Three ways interoperability is going to improve clinical outcomes
1. Patients will be able to avoid unnecessary duplication of tests, procedures, and recitation of common clinical information.
2. It will be easier for the entire care team to coordinate treatments for a common patient.
3. Reporting on deidentified information from fluid sources of data will become the norm to investigate population health issues.

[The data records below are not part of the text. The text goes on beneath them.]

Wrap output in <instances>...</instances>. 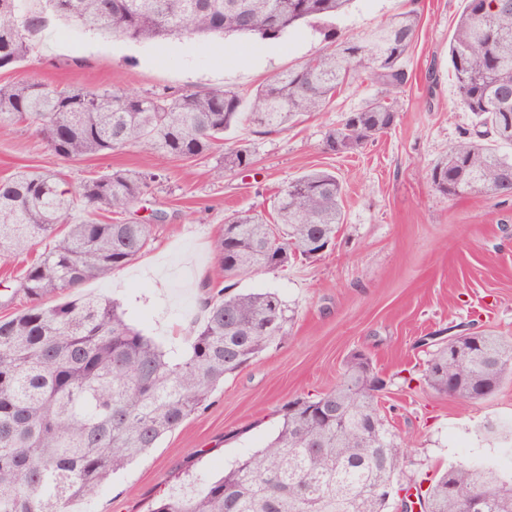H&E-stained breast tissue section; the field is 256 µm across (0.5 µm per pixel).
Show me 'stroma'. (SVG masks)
<instances>
[{
    "label": "stroma",
    "mask_w": 512,
    "mask_h": 512,
    "mask_svg": "<svg viewBox=\"0 0 512 512\" xmlns=\"http://www.w3.org/2000/svg\"><path fill=\"white\" fill-rule=\"evenodd\" d=\"M462 7L463 0H352L339 18L300 24L275 41L247 35L135 41L53 19L30 34L25 61L0 69V85L121 88L142 96L229 87L247 98L274 73L323 52L328 28L361 42L393 14L413 10L420 18L394 127L352 153L326 152L322 141L377 92L364 68L323 112L272 129L235 126L234 142L253 157L244 170L225 169L218 152L190 162L134 147L62 161L26 124L0 130V178L50 172L75 192L114 169L149 167L162 175L146 201L125 215L138 223L165 212L153 241L81 292L119 302L128 323L167 351L183 349L202 321L205 284L216 279L211 246L225 216L248 208L269 214L288 182L315 169L336 172L345 190L344 222L322 257L237 279L236 291L274 292L293 310L285 341L226 376L204 408L113 474L79 512H148L175 481L221 476L273 438L285 404L333 389L356 352L367 354L387 382L389 428L412 442L404 480L500 455L512 434L491 437L483 426L512 420V377L492 395L464 404L438 394L422 376L424 337L474 328L512 339V200L483 192L449 197L430 181L444 147L472 126L448 64Z\"/></svg>",
    "instance_id": "stroma-1"
}]
</instances>
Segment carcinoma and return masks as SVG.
<instances>
[{
    "label": "carcinoma",
    "instance_id": "1",
    "mask_svg": "<svg viewBox=\"0 0 512 512\" xmlns=\"http://www.w3.org/2000/svg\"><path fill=\"white\" fill-rule=\"evenodd\" d=\"M75 25L131 40L240 34L277 40L313 18H336L351 0H44ZM44 22L23 0H0V68L24 59L28 36ZM419 19L388 18L362 44L334 46L271 76L249 100L224 88L152 96L125 90H59L32 82L0 86V128H36L64 161L136 147L146 154L198 160L224 150V167L244 169L250 151L224 146L240 120L274 128L321 112L363 64L380 94L324 134V149L351 153L396 123L395 95L407 83L404 60ZM448 57L473 131L431 169L432 186L457 197L483 191L512 198V0H464ZM152 172L114 170L83 183L85 216L56 177L19 172L0 180V262L45 248L18 288L30 304L0 320V512H68L109 476L198 412L224 376L288 335V305L273 292H227L205 301L188 345L168 353L131 327L113 301L85 295L44 300L124 268L152 240L153 225L97 219L123 215L156 182ZM343 183L316 170L275 197L272 218L248 210L224 218L213 242L217 270L233 279L319 258L318 242L344 223ZM512 373V342L475 332L433 344L423 376L460 402L493 394ZM385 381L354 353L328 392L297 398L276 435L217 478L180 485L150 512H387L381 489L400 480L406 444L387 427ZM423 512H457V497L479 495L484 512H512V475L495 463L460 462L437 478L413 481Z\"/></svg>",
    "mask_w": 512,
    "mask_h": 512
}]
</instances>
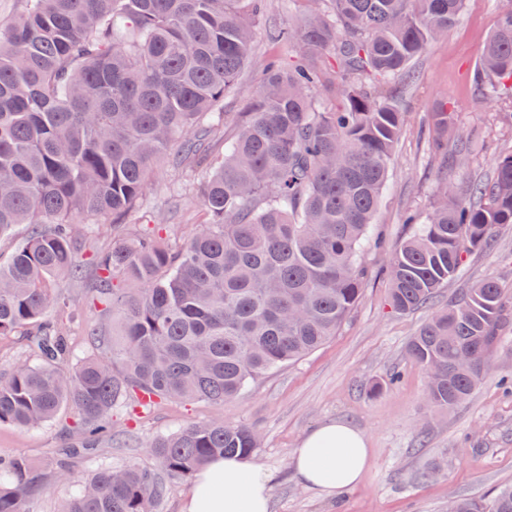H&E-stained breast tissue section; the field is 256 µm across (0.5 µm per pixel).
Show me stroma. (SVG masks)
<instances>
[{
  "label": "stroma",
  "mask_w": 512,
  "mask_h": 512,
  "mask_svg": "<svg viewBox=\"0 0 512 512\" xmlns=\"http://www.w3.org/2000/svg\"><path fill=\"white\" fill-rule=\"evenodd\" d=\"M511 5L512 0H466L459 21L413 62L415 79L399 95L403 131L373 219V231L386 247L365 249L363 294L335 336L258 377L224 403L164 401L134 420L124 411L114 412L113 441L77 464L69 482L59 479L57 470L75 432L73 410H61L36 428L0 424V457L25 458L42 476L39 492L24 497V512H60L74 482L88 481L105 466L130 463L160 470L151 441L189 423L216 420L259 432L261 446L251 458L271 476L270 512H448L453 497L486 501L497 488L512 484V395L502 385L503 378L512 375V323L500 331L489 367L472 394L451 411H437L426 399L425 370L407 355V345L427 314L393 312L381 272L387 248L399 245L413 231L404 221L405 213L425 218L439 182L487 178L499 155L512 150V82L496 97L484 98L472 81L487 38ZM304 9V0H267L253 51L239 75L240 91L225 96V111H246L249 94L270 61L294 63V55L273 42L269 30L287 27ZM440 105L453 112L462 130L477 128L483 133L467 163H444L431 149V115ZM199 178L194 171L160 167L125 217V226H150L165 215L182 236L192 235L203 220L192 192ZM118 240L111 224L98 225L78 253L86 267L83 280L62 284L76 302L73 309L57 311L56 316L66 323L73 346L87 354L94 346L84 329L100 320L99 307L89 300L95 279L88 265L95 250ZM483 277L498 279L512 298L511 224L497 229L492 250L467 258L460 275L440 290L438 303L447 304ZM330 421L361 430L370 452L361 481L329 497L300 484L289 459L308 431Z\"/></svg>",
  "instance_id": "1"
}]
</instances>
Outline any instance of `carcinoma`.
<instances>
[{
	"instance_id": "1",
	"label": "carcinoma",
	"mask_w": 512,
	"mask_h": 512,
	"mask_svg": "<svg viewBox=\"0 0 512 512\" xmlns=\"http://www.w3.org/2000/svg\"><path fill=\"white\" fill-rule=\"evenodd\" d=\"M265 0H27L0 24V237L37 230L0 263V335L37 327L36 358L0 381V424L33 428L60 408L77 414L67 454L89 455L112 437V410H150L163 399L222 403L250 380L336 335L364 287L361 255L387 180L404 112L376 91L410 83L411 63L460 18L465 0H305L277 38L303 63L273 64L252 92L239 131L214 154L217 111L237 87ZM330 51L349 80L340 108L319 112ZM512 79V12L484 45L474 83L495 96ZM438 137L467 160L475 132L436 109ZM204 163L197 196L207 219L187 240L174 224L135 229L95 252V299L118 319L87 336L104 353L74 355L48 314L68 308L61 277L79 278L77 247L100 218L133 207L161 162ZM385 265L389 304L431 310L407 354L428 373L441 411L465 401L488 367L505 323L502 288L471 284L444 308L438 292L464 256L493 246L512 224V151L485 182H446L423 223ZM257 432L222 421L187 424L150 443L165 478L135 465L102 468L75 485L62 512H153L172 483L211 460L249 455ZM42 482L24 459L0 460V512ZM450 512H512V485L489 501L453 498Z\"/></svg>"
}]
</instances>
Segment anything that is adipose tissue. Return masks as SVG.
Here are the masks:
<instances>
[{"label":"adipose tissue","instance_id":"1","mask_svg":"<svg viewBox=\"0 0 512 512\" xmlns=\"http://www.w3.org/2000/svg\"><path fill=\"white\" fill-rule=\"evenodd\" d=\"M368 456L363 432L334 422L302 438L290 467L301 484L330 496L358 484ZM269 508L267 471L249 457L235 454L211 461L196 475L182 512H269Z\"/></svg>","mask_w":512,"mask_h":512}]
</instances>
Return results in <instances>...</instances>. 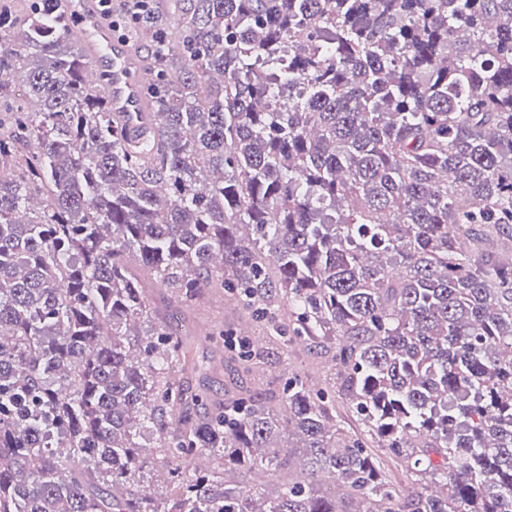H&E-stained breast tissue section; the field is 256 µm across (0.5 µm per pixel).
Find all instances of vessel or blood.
<instances>
[{"mask_svg":"<svg viewBox=\"0 0 512 512\" xmlns=\"http://www.w3.org/2000/svg\"><path fill=\"white\" fill-rule=\"evenodd\" d=\"M79 38L93 65V86L103 89L111 111L128 122L131 133H139L142 115L149 109L140 52L130 42L114 37L95 0H83Z\"/></svg>","mask_w":512,"mask_h":512,"instance_id":"vessel-or-blood-1","label":"vessel or blood"}]
</instances>
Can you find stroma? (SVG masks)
Returning a JSON list of instances; mask_svg holds the SVG:
<instances>
[{"label": "stroma", "instance_id": "1", "mask_svg": "<svg viewBox=\"0 0 512 512\" xmlns=\"http://www.w3.org/2000/svg\"><path fill=\"white\" fill-rule=\"evenodd\" d=\"M182 314L188 325L186 343L200 366L199 371L186 379L192 389H210L221 394L240 392L277 405L294 372L314 388L332 391L334 387V350L330 344H313L296 337L287 341L274 332V325H287V313H280L272 324L265 316L242 312L224 293L208 290ZM244 326L250 329L249 335L243 338L245 345L264 353L261 368L249 374L242 372L238 362L225 352L223 339L211 336L217 327L236 334Z\"/></svg>", "mask_w": 512, "mask_h": 512}]
</instances>
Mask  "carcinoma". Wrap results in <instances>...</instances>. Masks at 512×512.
<instances>
[{
    "instance_id": "carcinoma-1",
    "label": "carcinoma",
    "mask_w": 512,
    "mask_h": 512,
    "mask_svg": "<svg viewBox=\"0 0 512 512\" xmlns=\"http://www.w3.org/2000/svg\"><path fill=\"white\" fill-rule=\"evenodd\" d=\"M39 5L0 18V512H512V260L464 248L512 238V0H174L139 137ZM156 285L335 339L433 488L298 374L280 409L189 393ZM332 400L333 414L336 415L338 423L345 430L362 439L366 446H369L368 449L372 451L378 460L385 479L395 487L398 495L404 498L421 491L423 486L419 481H416L417 477L412 474L410 467H406L400 459L388 453L384 448H376V444H371L368 441L360 417L349 409L345 399L338 392L337 387L336 395Z\"/></svg>"
}]
</instances>
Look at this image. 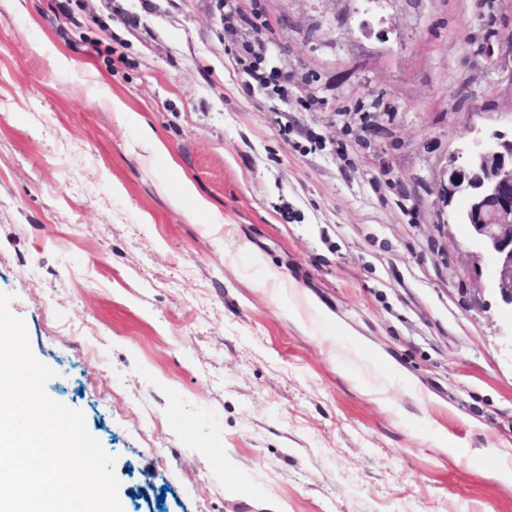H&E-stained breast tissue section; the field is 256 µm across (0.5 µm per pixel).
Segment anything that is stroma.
<instances>
[{
	"label": "stroma",
	"mask_w": 512,
	"mask_h": 512,
	"mask_svg": "<svg viewBox=\"0 0 512 512\" xmlns=\"http://www.w3.org/2000/svg\"><path fill=\"white\" fill-rule=\"evenodd\" d=\"M493 130L512 0H0V291L124 512H512ZM450 166L445 192L462 201L459 218L490 265L487 287L512 311V130L476 138Z\"/></svg>",
	"instance_id": "35a3bbf8"
}]
</instances>
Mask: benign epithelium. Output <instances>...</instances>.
Masks as SVG:
<instances>
[{
  "mask_svg": "<svg viewBox=\"0 0 512 512\" xmlns=\"http://www.w3.org/2000/svg\"><path fill=\"white\" fill-rule=\"evenodd\" d=\"M445 192L462 201L459 218L490 265L487 287L512 308V135L494 131L458 152Z\"/></svg>",
  "mask_w": 512,
  "mask_h": 512,
  "instance_id": "7a95c632",
  "label": "benign epithelium"
}]
</instances>
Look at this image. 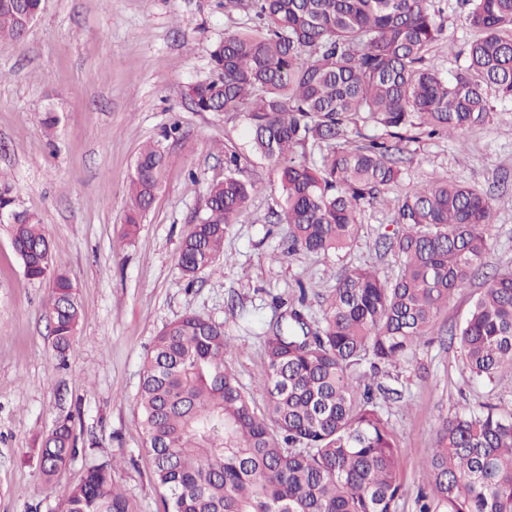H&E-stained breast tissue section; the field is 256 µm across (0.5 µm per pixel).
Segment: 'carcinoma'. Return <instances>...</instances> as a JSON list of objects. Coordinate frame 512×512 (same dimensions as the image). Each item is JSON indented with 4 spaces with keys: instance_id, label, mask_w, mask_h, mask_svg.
Here are the masks:
<instances>
[{
    "instance_id": "obj_1",
    "label": "carcinoma",
    "mask_w": 512,
    "mask_h": 512,
    "mask_svg": "<svg viewBox=\"0 0 512 512\" xmlns=\"http://www.w3.org/2000/svg\"><path fill=\"white\" fill-rule=\"evenodd\" d=\"M478 33L463 65L444 74L427 53L442 25L434 0H224L258 24L229 33L212 51L217 77L192 88L204 112L240 114L253 153L270 161L283 225L277 258L327 255L358 234L361 206L396 182L402 143L414 128L459 137L495 112L488 90L512 98V0H466ZM42 0L0 2V46L21 38ZM363 125L383 130L352 142ZM319 149L318 161L298 158ZM166 162L154 144L136 159L127 234L161 186ZM224 179L207 190L206 211L183 237L178 266L194 280L212 271L224 236L261 189L238 177L239 155L224 152ZM13 246L30 279H49L52 341L59 358L81 318L72 281L53 267L39 218L15 208ZM395 277L351 267L336 278L320 326L306 312L309 289L269 325L260 410L227 365L224 325L194 313L165 325L147 354L136 396L153 481L164 512H398L403 449L374 383L435 335L448 297L486 266L491 197L473 185L430 180L397 199ZM468 378L492 384L512 373V269L486 276L462 324L450 332ZM369 365L370 373L362 371ZM70 419L54 424L38 450L50 480L76 454ZM107 458L70 486L60 512H139L112 481ZM417 512H512V406L457 409L437 430L424 464Z\"/></svg>"
}]
</instances>
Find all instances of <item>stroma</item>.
Segmentation results:
<instances>
[{"instance_id": "obj_1", "label": "stroma", "mask_w": 512, "mask_h": 512, "mask_svg": "<svg viewBox=\"0 0 512 512\" xmlns=\"http://www.w3.org/2000/svg\"><path fill=\"white\" fill-rule=\"evenodd\" d=\"M462 0H442L444 35L431 51L446 73L462 63L474 33ZM224 0H43L20 40L0 47V174L18 208L40 218L54 266L79 286L82 319L66 357L50 335L49 280L25 276L7 225L0 224V512H59L66 489L87 473L76 456L52 481L37 467L42 437L72 416L78 438L97 437L114 458L115 482L140 512H163L135 407L143 363L157 333L187 313L221 323L227 359L258 407L266 362L260 336L298 285L310 288L309 317L320 323L342 269L398 268L389 249L393 201L418 182L448 179L489 191V268L512 267V102L462 140L405 143L399 184L386 203L365 205L360 231L336 254L277 259L282 232L270 215L276 194L268 161L251 152L241 116L203 112L192 86L216 76L211 52L225 33L251 27ZM55 108L60 123L43 117ZM179 124L169 134L171 124ZM154 143L166 156L162 188L139 228L124 238L127 187L137 153ZM241 155V176L264 189L224 238L223 268L195 281L177 265L180 242L224 177V153ZM401 398L383 401L404 450L399 512H415L421 467L436 431L457 405H512V375L470 382L456 345L434 340L379 377Z\"/></svg>"}]
</instances>
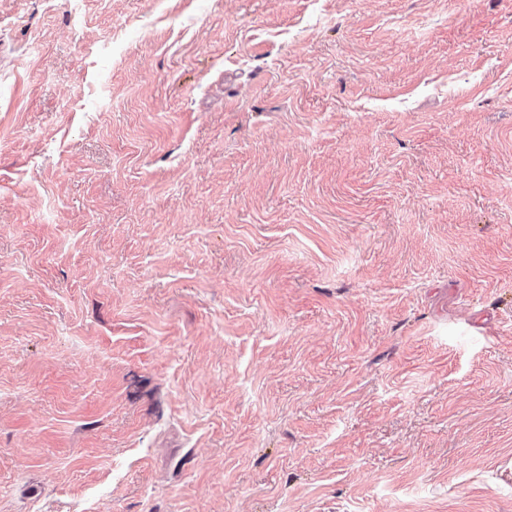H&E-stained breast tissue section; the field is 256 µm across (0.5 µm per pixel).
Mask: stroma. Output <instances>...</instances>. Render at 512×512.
<instances>
[{"instance_id":"1","label":"stroma","mask_w":512,"mask_h":512,"mask_svg":"<svg viewBox=\"0 0 512 512\" xmlns=\"http://www.w3.org/2000/svg\"><path fill=\"white\" fill-rule=\"evenodd\" d=\"M0 512H512V0H0Z\"/></svg>"}]
</instances>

Everybody wins with interoperability
It won't take much googling to find out that most thought leaders in healthcare IT identify interoperability as one of, if not the most, pressing problem to solve in the industry. Patients, doctors, hospitals, and any other associated businesses can all easily latch on to a point on how interoperability is going to improve something on their bottom line. The foundations of an interoperable future have been laid, it is just a matter or continuing to develop the connections, and businesses like Healthjump are the key to ensuring that the current course is held true.
How long is this going to take?
I certainly can't put a firm date on the time when every system will be connected and a medical record is going to be electronically available to a doctor's office or hospital before the patient even knows where they are going. Some influential voices point to 2020-2024 as the time when all of these ducks will get into a row. Even with all of the focus and pressure for everyone to collaborate to achieve this goal, that might be too ambitious of a date. I say this knowing how hard it is to enact change in technology and workflow at large and small medical practices. Changes just don't happen that quickly in healthcare, but at least the scales are beginning to tip in the right direction.